A couple of months ago friends took us out to a fun new local restaurant in Rowayton, CT called Sails. There were lots of tempting dishes on the menu, but I quickly spotted my entrée—Cedar Planked Salmon.

I had developed a couple of cedar-plank salmon recipes in the last few years, but it always bugged me that I had to pay so much for a piece of wood that, after one or two uses, I’d eventually throw away.

I also wondered how much I really needed to soak the plank. Most recipes suggest a couple of hours up to overnight. Did it matter? My experience with those little bamboo skewers was that it didn’t. Whether I soaked them quickly or overnight they still charred. So did I really need to think a day ahead to soak cedar for an impromptu weeknight dish like cedar-plank salmon?

I got a great tip from the friend who took us to dinner. He knew the chef and said he used inexpensive cedar shingles from the lumber yard to cook salmon at the restaurant. That was all I needed to get me on the cedar-shingle salmon trail.

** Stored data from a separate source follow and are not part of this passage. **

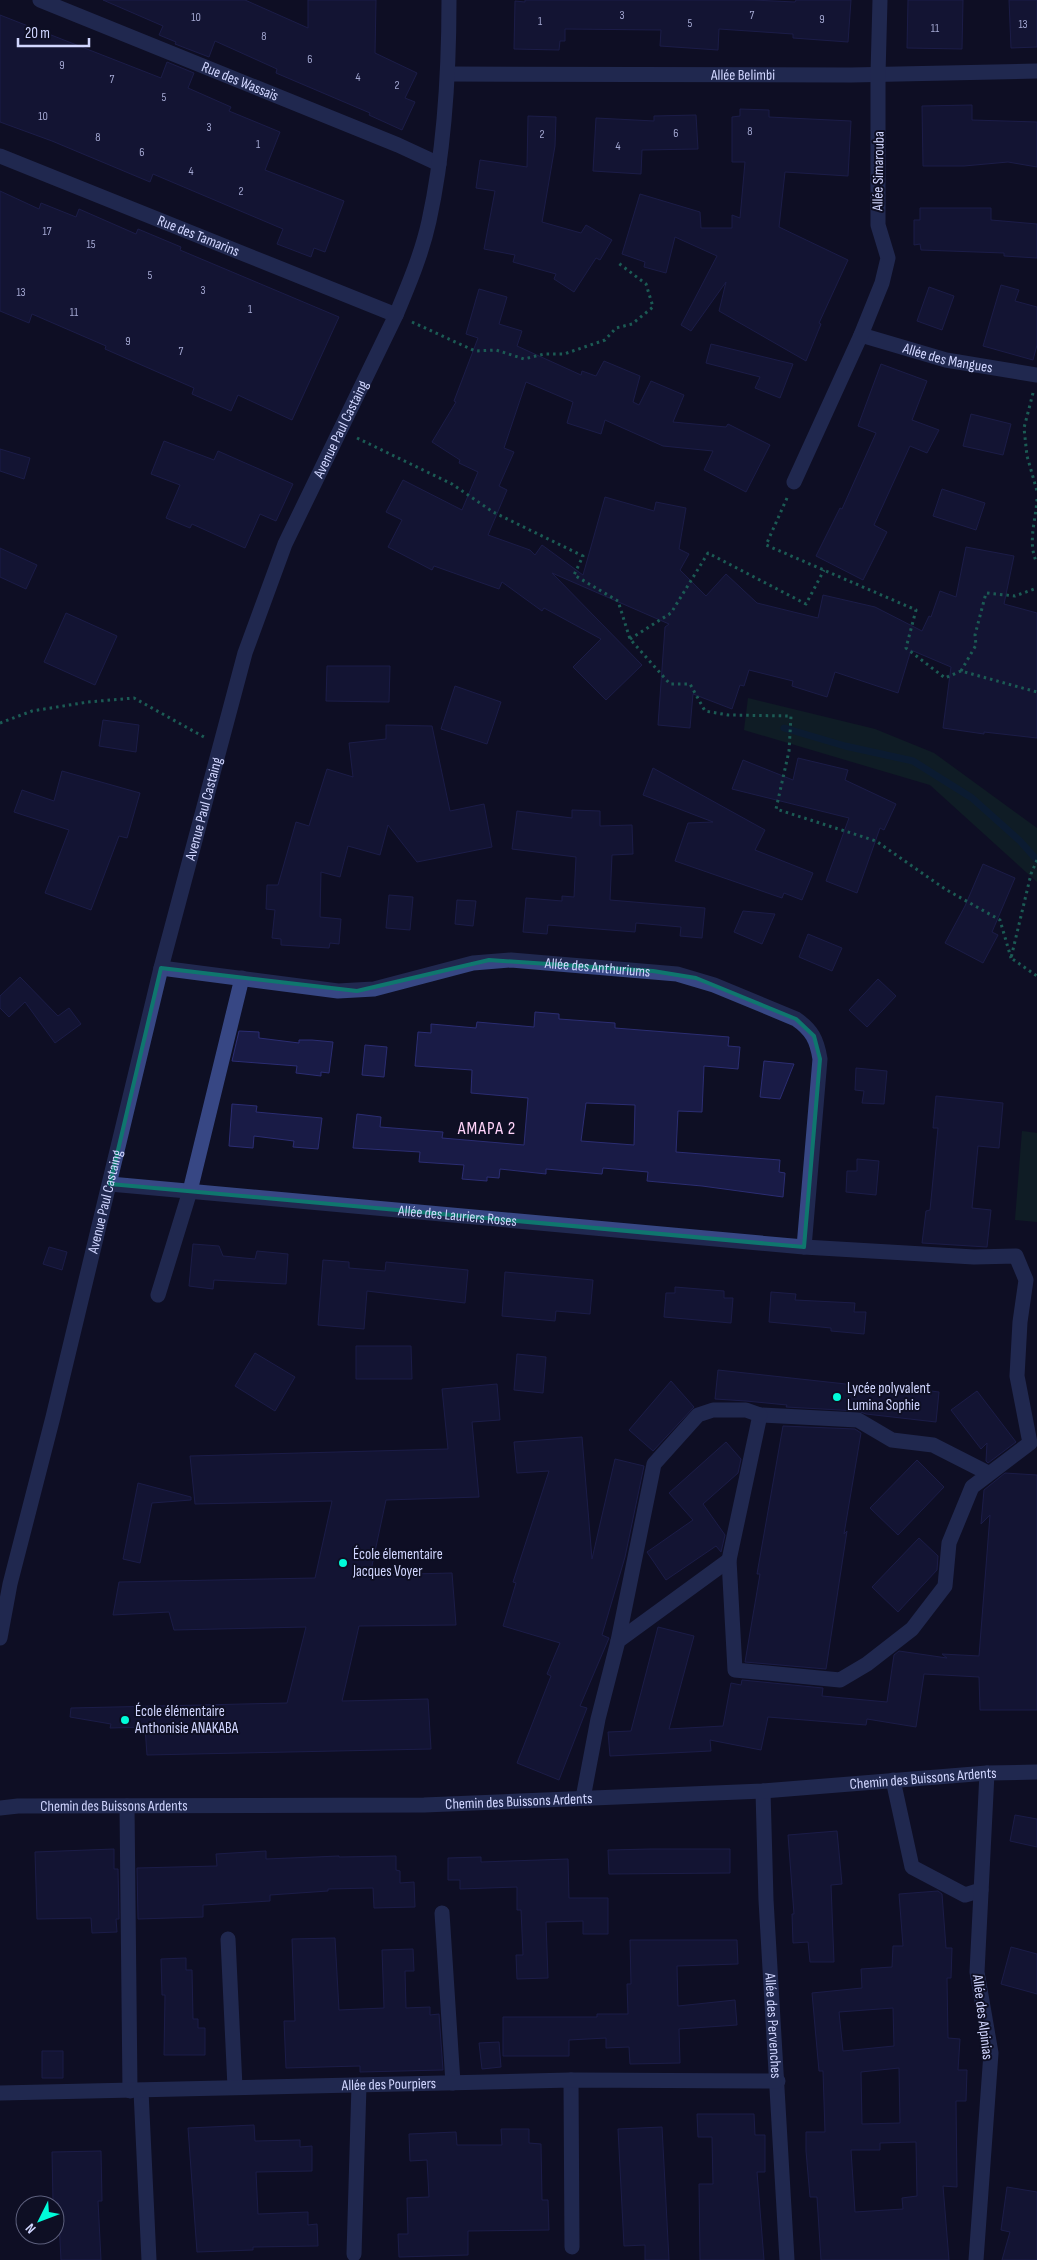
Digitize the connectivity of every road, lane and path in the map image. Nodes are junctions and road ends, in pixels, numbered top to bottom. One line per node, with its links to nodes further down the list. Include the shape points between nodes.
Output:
1 (40, 0): 8 (street, Rue des Wassaïs)
2 (449, 0): 5 (street, Avenue Paul Castaing)
3 (880, 0): 6 (street, Allée Simarouba)
4 (1037, 72): 6 (street, Allée Belimbi)
5 (449, 74): 6 (street, Allée Belimbi); 8 (street, Avenue Paul Castaing)
6 (878, 74): 11 (street, Allée Simarouba, via 878,225 888,258 882,283)
7 (0, 156): 10 (street, Rue des Tamarins)
8 (439, 164): 10 (street, Avenue Paul Castaing, via 426,231)
9 (617, 262): 10 (path, via 646,284 653,307 632,324 616,328 605,340 564,354 524,359 496,350 475,351)
10 (396, 315): 13 (street, Avenue Paul Castaing)
11 (861, 335): 12 (street, Allée des Mangues, via 946,360); 14 (street, Allée Simarouba)
12 (1037, 375): 15 (path, via 1024,428 1027,456)
13 (340, 431): 20 (path, via 452,484 493,512 583,556 574,575 618,601); 24 (street, Avenue Paul Castaing, via 285,544 268,588 245,652)
14 (794, 482): 18 (path, via 766,545)
15 (1037, 491)
16 (1037, 499): 17 (path, via 1032,554)
17 (1037, 563)
18 (824, 570): 20 (path, via 806,604 708,553 672,613); 21 (path, via 916,610 906,648 945,678)
19 (1037, 588): 21 (path, via 1016,596 986,593 975,635 976,645)
20 (630, 639): 26 (path, via 670,684 690,684 705,711 728,715 791,716 789,751 776,808 876,841 945,888 1000,920)
21 (961, 672): 22 (path)
22 (1037, 692)
23 (0, 723): 24 (path, via 32,711 134,698)
24 (220, 746): 27 (street, Avenue Paul Castaing)
25 (1037, 860): 26 (path)
26 (1011, 958): 28 (path)
27 (161, 968): 29 (street, Allée des Anthuriums); 30 (street, Avenue Paul Castaing)
28 (1037, 976)
29 (242, 978): 31 (street); 32 (street, Allée des Anthuriums, via 357,991 489,960 653,971 714,984 796,1019 814,1036 820,1059)
30 (110, 1184): 31 (street, Allée des Lauriers Roses); 37 (street, Avenue Paul Castaing, via 10,1584)
31 (190, 1191): 32 (street, Allée des Lauriers Roses); 33 (street)
32 (804, 1247): 35 (street, Allée des Lauriers Roses, via 974,1257 1016,1256 1026,1280 1017,1376 1030,1443)
33 (158, 1295)
34 (760, 1415): 35 (street, via 858,1420 892,1440 933,1445); 36 (street); 38 (street, via 746,1410 713,1410 698,1415 654,1464)
35 (988, 1473): 36 (street, via 972,1487 949,1543 945,1586 912,1629 867,1664 840,1680 735,1670)
36 (729, 1560): 38 (street)
37 (0, 1638)
38 (618, 1641): 43 (street, via 598,1719)
39 (1037, 1772): 40 (street, Chemin des Buissons Ardents)
40 (987, 1773): 41 (street, Chemin des Buissons Ardents); 46 (street, Allée des Alpinias)
41 (894, 1780): 42 (street, Chemin des Buissons Ardents); 46 (street, via 912,1867 965,1895)
42 (763, 1791): 43 (street, Chemin des Buissons Ardents); 50 (street, Allée des Pervenches, via 766,1900)
43 (583, 1798): 44 (street, Chemin des Buissons Ardents, via 424,1804)
44 (127, 1806): 45 (street, Chemin des Buissons Ardents); 54 (street)
45 (0, 1808)
46 (981, 1890): 60 (street, Allée des Alpinias, via 977,1972 991,2052)
47 (442, 1913): 51 (street)
48 (228, 1939): 53 (street)
49 (571, 2080): 50 (street, Allée des Pourpiers); 51 (street, Allée des Pourpiers); 56 (street)
50 (778, 2081): 59 (street, Allée des Pervenches)
51 (454, 2083): 52 (street, Allée des Pourpiers)
52 (359, 2085): 53 (street, Allée des Pourpiers); 57 (street)
53 (235, 2087): 54 (street, Allée des Pourpiers)
54 (135, 2091): 55 (street, Allée des Pourpiers); 58 (street)
55 (0, 2093)
56 (572, 2247)
57 (354, 2254)
58 (149, 2260)
59 (787, 2260)
60 (976, 2260)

I headed straight to my local lumber yard where I did, in fact, purchase a bundle of untreated undercourse shingles for $25—enough to grill about 65 whole sides of salmon.

But did it work? Yes! The wood is thinner than the typical cedar planks designed for grilling, and I found that as long as I ran the boards under running water until thoroughly saturated, they did not need soaking.

Lots of on-line recipes cook the salmon over indirect heat, but I found cooking the salmon quickly over high direct heat, then turning off the heat and letting the residual heat from the grill finish the cooking was the quickest, most efficient way. I also believe the skin, in fact, might prevent the smoke from fully penetrating the salmon (plus who eats wet skin?) so I remove it before cooking.

You can, of course, grill individual fillets or steaks, but these shingles are the perfect size for grilling a side of wild salmon. I also that found grilling a whole side—even for two people–works very well. After a cedar-planked salmon dinner, there were enough leftovers for David and me to serve as a picnic main course, add to creamy pasta with broccoli, and toss in a first-course salad. Plus pre-dinner nibbles—twice!

So find a fellow foodie or two in your area and buy a bundle of untreated cedar shingles. It’s one of the best, quickest ways to get a summer dinner on the table. Who needs a $3.00 plank when a 35-cent shingle does the job?